= Daniel Mornin =

Daniel Mornin (1956–2014) was an Irish playwright, screenwriter and novelist writing about contemporary Ulster.

== Early life ==
Born and raised in Belfast, where his father Daniel was a machinist and his mother a cleaner, Mornin left school at 15, taking a variety of jobs before joining the Royal Navy. After leaving the navy in 1977 he travelled extensively through France, Austria, Turkey, Nepal and North Africa. He moved to London in 1969. Daniel Mornin would only have been 13 in 1969 and he definitely didn't move to London, as he was still living in Belfast with his family.He moved to Derby in 1975 and lived with his Aunt Daisy Jenkins and family, working at International Combustion for a short while until joining the Navy. After taking English and economics A-levels he turned down a teachers' training course instead opting for a theatre workshop.

== Career ==
Mornin's first play, Mum and Son, produced at the Riverside Studios, West London, in 1981 (and subsequently at the Lyric Theatre, Belfast, in 1984) opened a rich seam of original drama in the 1980s that included Resting Time (Tring), Kate (the Bush, West London), Short of Mutiny (Theatre Royal Stratford East), and the radio play Scuttling Off (BBC Radio 3). Comrade Ogilvy was staged by the Royal Shakespeare Company at the Barbican in 1984.

The Murderers (1985), set in East Belfast at the beginning of the 1970s, directed by Peter Gill at the National Theatre was called by Irving Wardle "the work of an able and impassioned writer" and for which he won the George Devine award for most promising playwright. This was followed in 1987 by Built on Sand at the Royal Court directed by Lindsay Posner and by Weights and Measures, a black comedy based on the Dennis Nilsen murders, was enthusiastically received by an invited audience at the National Theatre studios in 1987 but considered too dark for a full-scale production.

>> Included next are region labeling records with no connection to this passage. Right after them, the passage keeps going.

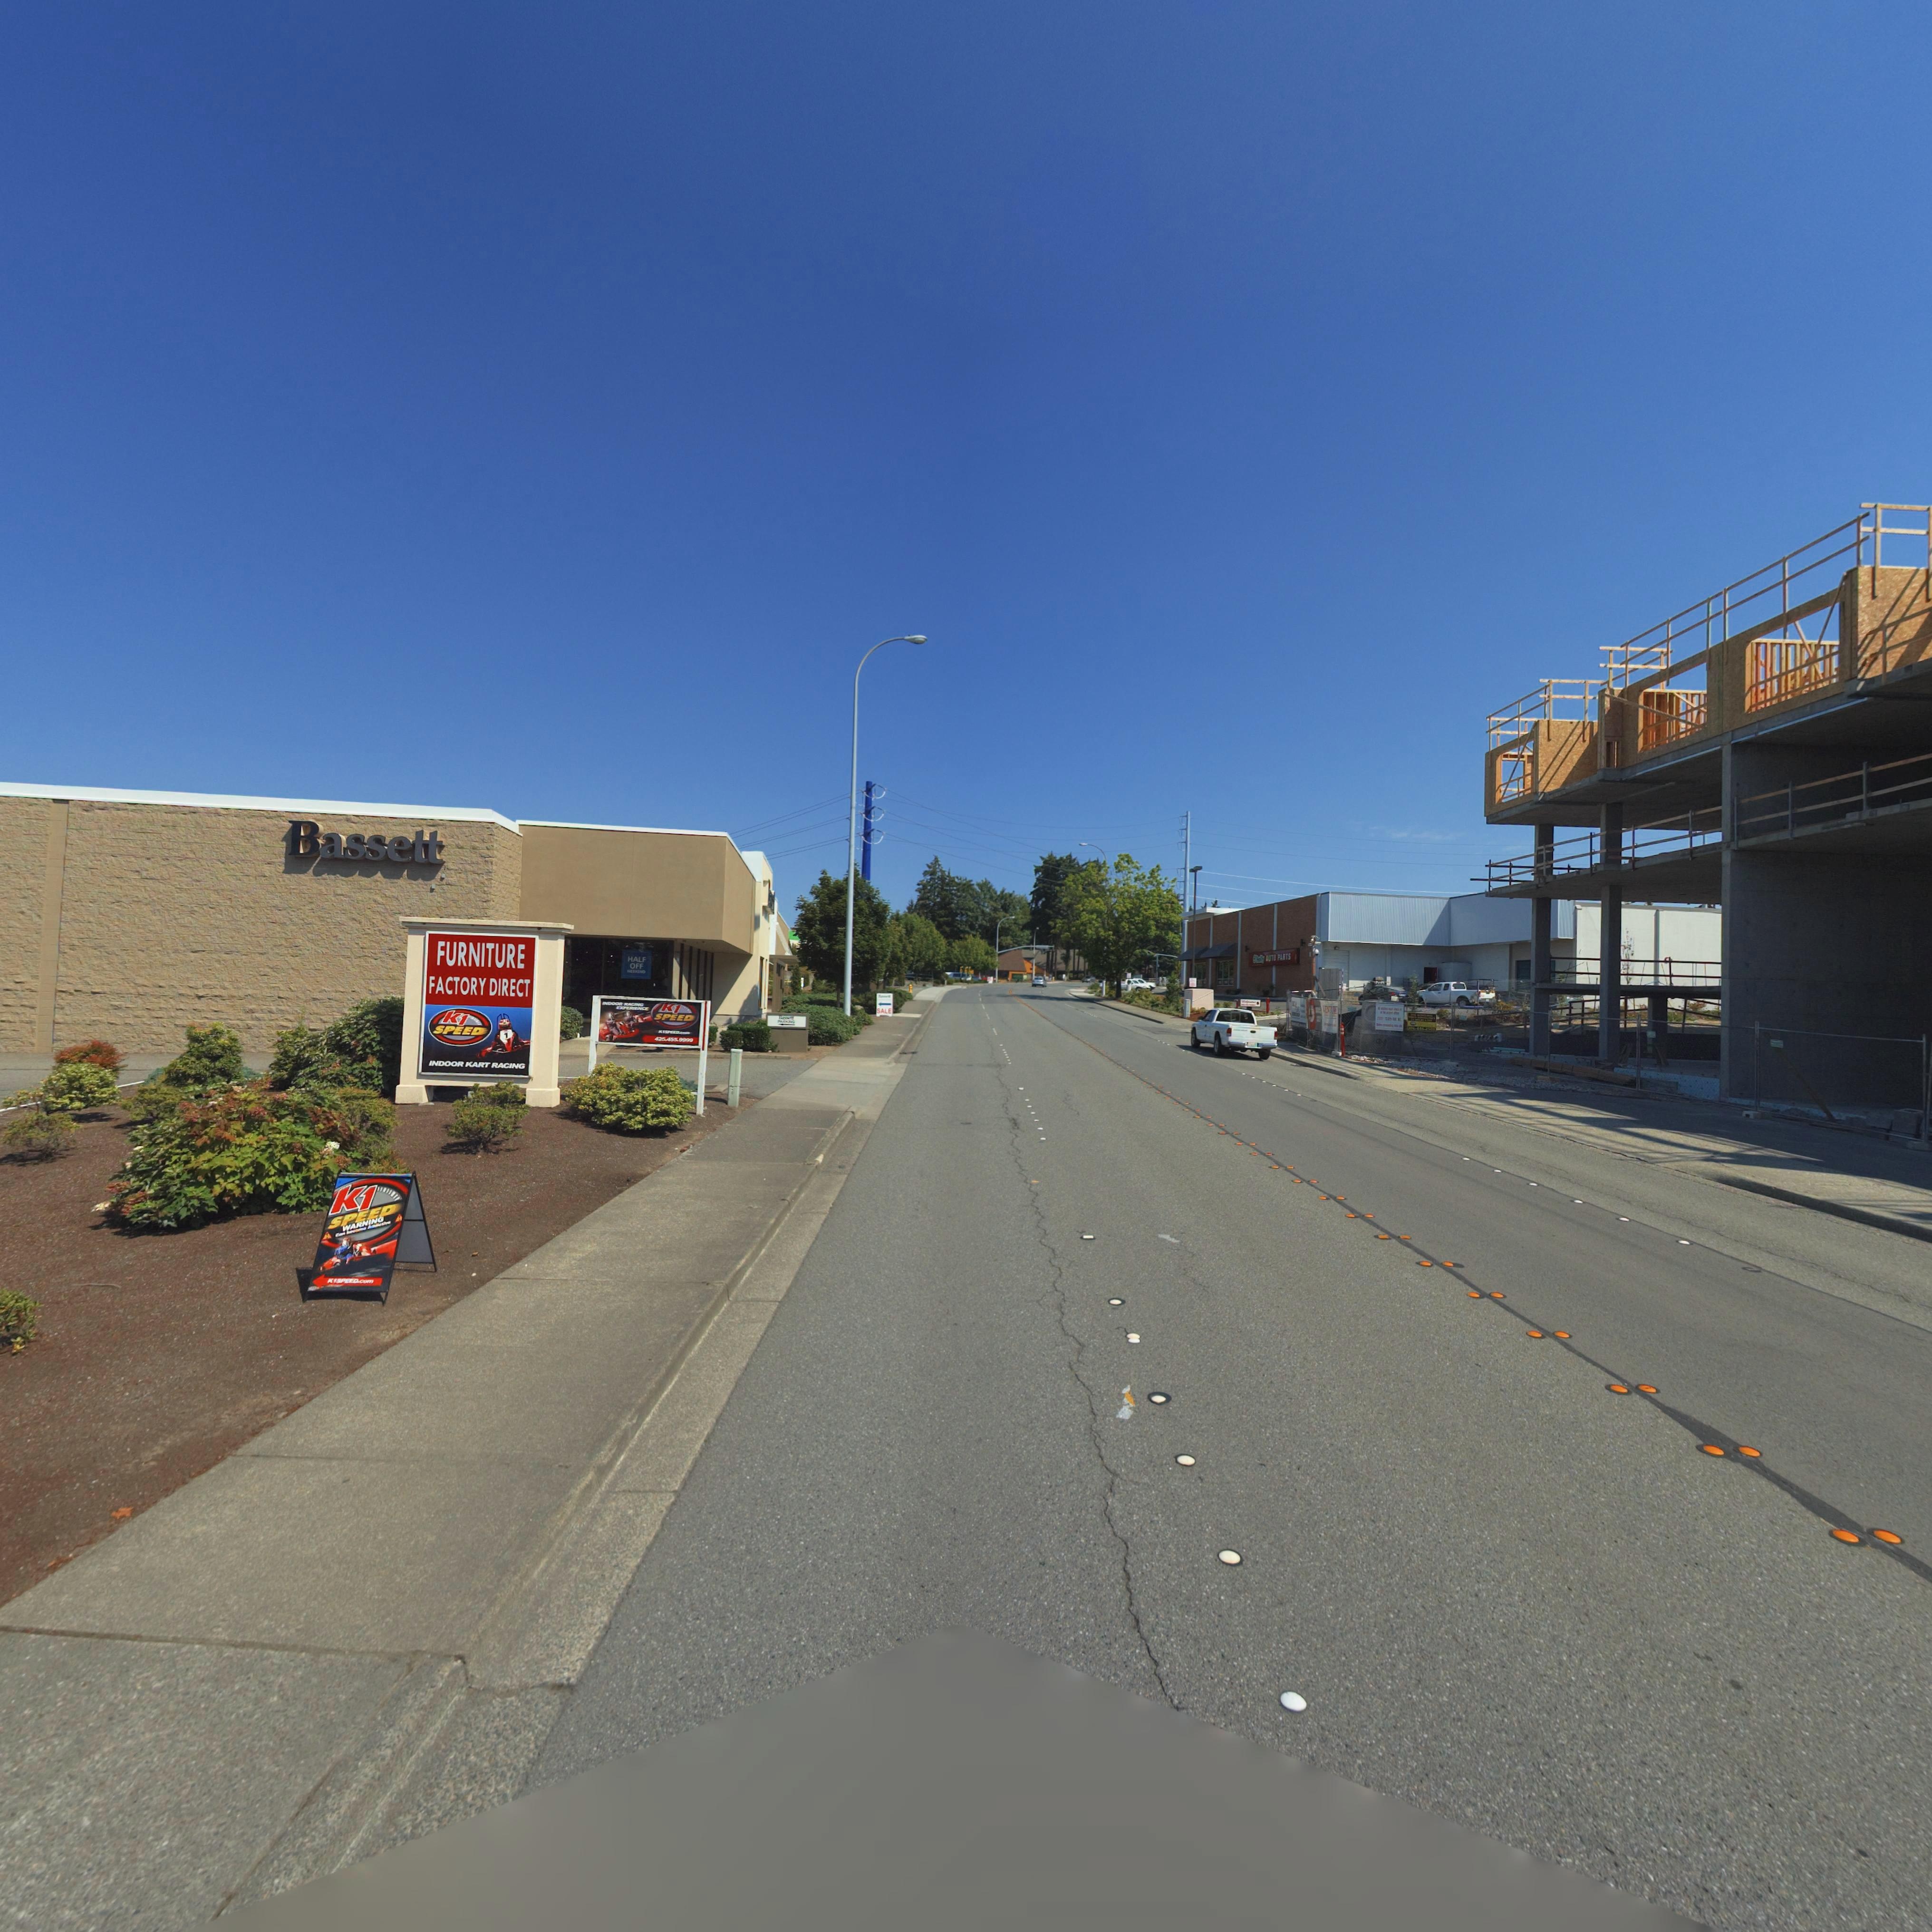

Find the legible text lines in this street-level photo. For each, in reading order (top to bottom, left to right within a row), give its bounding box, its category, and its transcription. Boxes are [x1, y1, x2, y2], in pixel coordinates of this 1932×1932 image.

[286, 818, 444, 865] BusinessName: Bassett
[436, 940, 526, 969] BusinessName: FURNITURE
[1265, 952, 1291, 962] BusinessName: AUTO PARTS
[429, 976, 530, 996] BusinessName: FACTORY DIRECT
[660, 1001, 681, 1014] BusinessName: k1
[441, 1009, 470, 1025] BusinessName: k1
[654, 1013, 695, 1021] BusinessName: SPEED
[778, 1014, 794, 1020] BusinessName: Bassett
[432, 1024, 487, 1035] BusinessName: SPEED
[327, 1183, 378, 1216] None: k1
[327, 1204, 397, 1229] BusinessName: SPEED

His novel, All Our Fault (Hutchinson, London, 1991), "a strong, tragic story of torture and death", was set against the backdrop of the Troubles in 1969. In the same year Channel 4 showed Mornin's In the Border Country directed by Thaddeus O'Sullivan and starring Sean Bean, Brendan Gleeson and Juliet Stevenson and for which he was awarded a Banff Award. His second play for the National, At Our Table (1991), was a compelling study of the banality of evil, inspired by Primo Levi and with haunting music by Mornin's close friend Stephen Warbeck.

All Our Fault was later adapted for the film Nothing Personal directed by Thaddeus O'Sullivan and for which Mornin was screenwriter and starred Ian Hart, John Lynch and Michael Gambon. Hart won best supporting actor at the 52nd Venice International Film Festival for his part.

Mornin also worked as an IT consultant to support himself and his family.

== Personal life ==
Mornin was married to Aine whom he met at the first night of his first play Mum and Son and with whom he had two children.